There are few warning signs for open-angle glaucoma and regular eye exams are the key to early detection and preventing further progression.
What Causes Glaucoma
Glaucoma is characterized by a failure to maintain the correct balance between the internal fluid produced by the eye and the amount that drains away. This causes increased pressure that builds continuously, pushing against the optic nerve until the fibers become permanently damaged and vision is eventually lost. The underlying reason for the pressure buildup depends on the type of glaucoma you have. When something affects the ability of the inner eye structure to regulate intraocular pressure, glaucoma results.

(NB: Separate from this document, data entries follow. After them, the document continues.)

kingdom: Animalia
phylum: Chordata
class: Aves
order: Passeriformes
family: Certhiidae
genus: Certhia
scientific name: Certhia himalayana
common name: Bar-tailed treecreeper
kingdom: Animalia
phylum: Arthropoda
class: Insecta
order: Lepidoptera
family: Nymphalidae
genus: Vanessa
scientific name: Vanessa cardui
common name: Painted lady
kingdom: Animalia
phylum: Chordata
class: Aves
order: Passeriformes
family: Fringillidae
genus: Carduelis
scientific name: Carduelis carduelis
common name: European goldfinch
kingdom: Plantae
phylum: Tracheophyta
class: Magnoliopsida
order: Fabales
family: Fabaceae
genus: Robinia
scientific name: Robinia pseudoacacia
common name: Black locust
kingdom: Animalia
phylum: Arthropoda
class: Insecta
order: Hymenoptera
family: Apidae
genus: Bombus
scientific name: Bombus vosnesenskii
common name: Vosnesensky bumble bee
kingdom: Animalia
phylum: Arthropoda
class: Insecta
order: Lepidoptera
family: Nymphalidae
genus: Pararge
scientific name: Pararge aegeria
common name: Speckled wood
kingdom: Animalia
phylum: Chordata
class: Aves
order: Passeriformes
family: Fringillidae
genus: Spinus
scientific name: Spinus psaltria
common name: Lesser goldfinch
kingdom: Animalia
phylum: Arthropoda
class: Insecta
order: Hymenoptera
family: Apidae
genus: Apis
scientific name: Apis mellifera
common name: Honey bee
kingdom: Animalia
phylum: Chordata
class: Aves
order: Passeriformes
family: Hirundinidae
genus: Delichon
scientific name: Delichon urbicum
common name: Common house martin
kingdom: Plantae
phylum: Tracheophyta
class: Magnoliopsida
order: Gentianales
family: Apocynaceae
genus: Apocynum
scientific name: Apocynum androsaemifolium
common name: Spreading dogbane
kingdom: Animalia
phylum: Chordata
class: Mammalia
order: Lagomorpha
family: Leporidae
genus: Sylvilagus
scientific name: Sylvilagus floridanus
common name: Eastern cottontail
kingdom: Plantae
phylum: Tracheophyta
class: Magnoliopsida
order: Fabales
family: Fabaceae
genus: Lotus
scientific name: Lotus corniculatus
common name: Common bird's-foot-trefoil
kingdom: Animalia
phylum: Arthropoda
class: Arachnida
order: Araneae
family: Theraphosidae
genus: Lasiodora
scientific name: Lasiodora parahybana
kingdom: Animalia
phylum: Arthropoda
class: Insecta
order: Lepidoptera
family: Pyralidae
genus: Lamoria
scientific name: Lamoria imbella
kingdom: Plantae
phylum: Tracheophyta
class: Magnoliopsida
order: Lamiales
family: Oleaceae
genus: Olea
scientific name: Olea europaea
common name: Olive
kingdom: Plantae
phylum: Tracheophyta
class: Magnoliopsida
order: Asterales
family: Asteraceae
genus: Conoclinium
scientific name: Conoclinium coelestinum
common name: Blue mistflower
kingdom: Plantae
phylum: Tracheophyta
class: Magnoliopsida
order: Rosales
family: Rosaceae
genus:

Glaucoma is up to eight times more common in African-Americans than in Caucasians. Those who are over 60 are also at increased risk for developing glaucoma as are those with chronic illnesses like diabetes, heart disease, high blood pressure and hypothyroidism.
How is Glaucoma Diagnosed?
Glaucoma is diagnosed by a series of simple tests and eye examinations. The pupils of the eyes are dilated, allowing for a view of the optic nerve. The Optometrist will also perform a procedure called Tonometry that checks for eye pressure. A visual field test will also be performed to determine if there is a loss of peripheral vision.
Help for Glaucoma
Glaucoma can be treated with laser surgery, traditional surgery and medication including eye drops and pills to decrease the amount of fluid produced by the eye. The primary objective of treatment is to prevent further vision loss since vision loss due to glaucoma is irreversible. Glaucoma can be managed when it is detected and treated early. Most people with glaucoma who are treated in a timely manner will not lose their vision.
There are also natural herbal remedies that can be used to support clear vision and improve eye health. Rooibos helps neutralize free radicals that can damage the retina. Its high mineral content helps prevent age related macular degeneration and vision loss. Bilberry has been shown to improve night vision and was a favorite of pilots in Britain's Royal Air Force during World War II. Its naturally occurring antioxidants perform many important actions for eye health.